As part of the presentation they had us working to solve a problem on dot paper. I really liked the problem, but I thought it could be a bit more open and general. Here is my version:
Using a 5 x 5 grid of dot paper, what integer areas can you form using single squares?
Examples are provided below for clarity. Note that the vertices of the squares must be on the dots and that the square need not be orthogonal to the border. Here is blank dot paper if you would like it.
April 24, 2015 @ 4:23 pm
Rather than post an entire solution, I thought I would make a related remark:
If you consider _rectangles_ that can be drawn in using the vertices and orthogonal to the border, then you will notice that the number corresponds to entries in a multiplication table.

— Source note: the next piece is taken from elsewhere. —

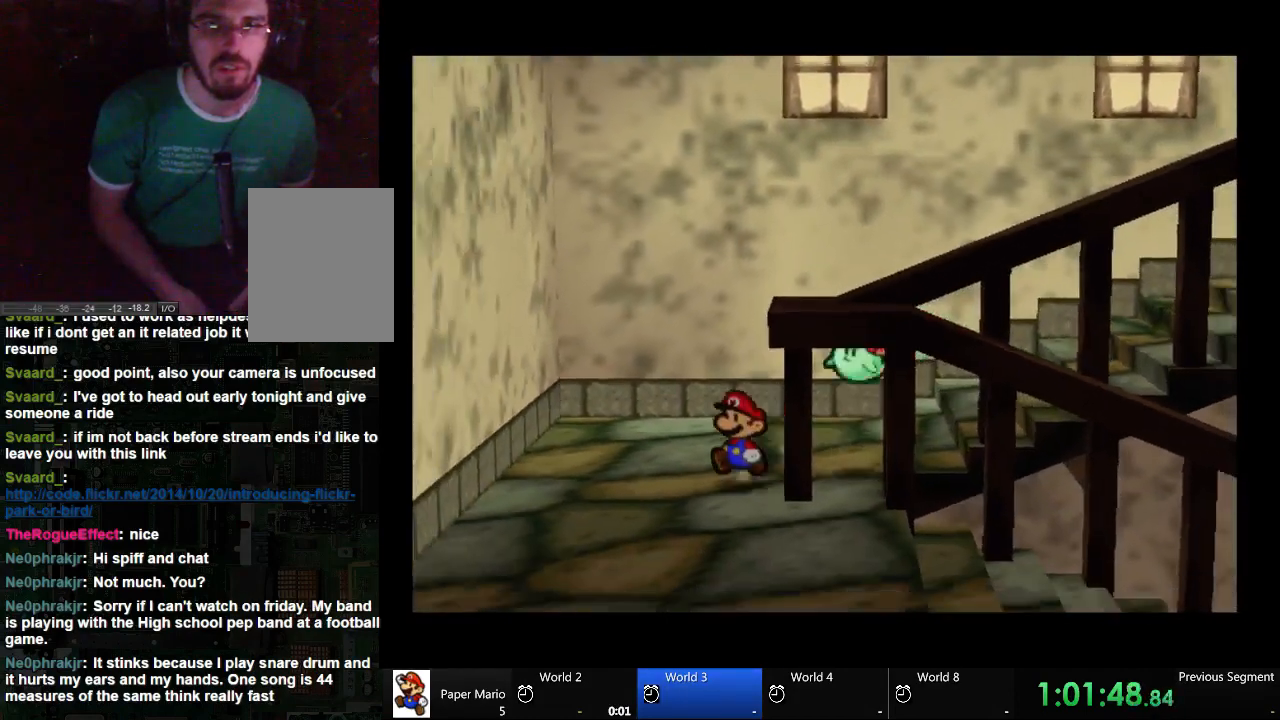
{"buttons": [], "left_stick": "down-right", "right_stick": "center", "events": [[200, "left_stick", "down-right"]]}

For example, thinking just about the squares: In the 5x5 grid (which can be thought of as a 4x4 array) there are a total of 16 1x1 squares you could drawn in; this corresponds to the 16 in the bottom right hand corner of a 4x4 times table. Similarly, there is a total of 1 4x4 square (i.e., the whole thing!) you can drawn in; this corresponds to the 1 in the top left hand corner of a 4x4 times table. For mxn rectangles (m, n distinct) there will be (by symmetry) the same number of mxn and nxm rectangles; fittingly, you can count them out and place the respective totals symmetrically about the NW/SE diagonal.
It is a nice problem to figure out just _why_ this process works!
April 24, 2015 @ 6:16 pm
Ben,
That's another great problem I have solved in the past. You start with a 4x4 array and figure out how many total orthogonal squares can be made, then generalize to m*n. I have worked on that previously, but had not made the connection to the multiplication table as clearly as you did.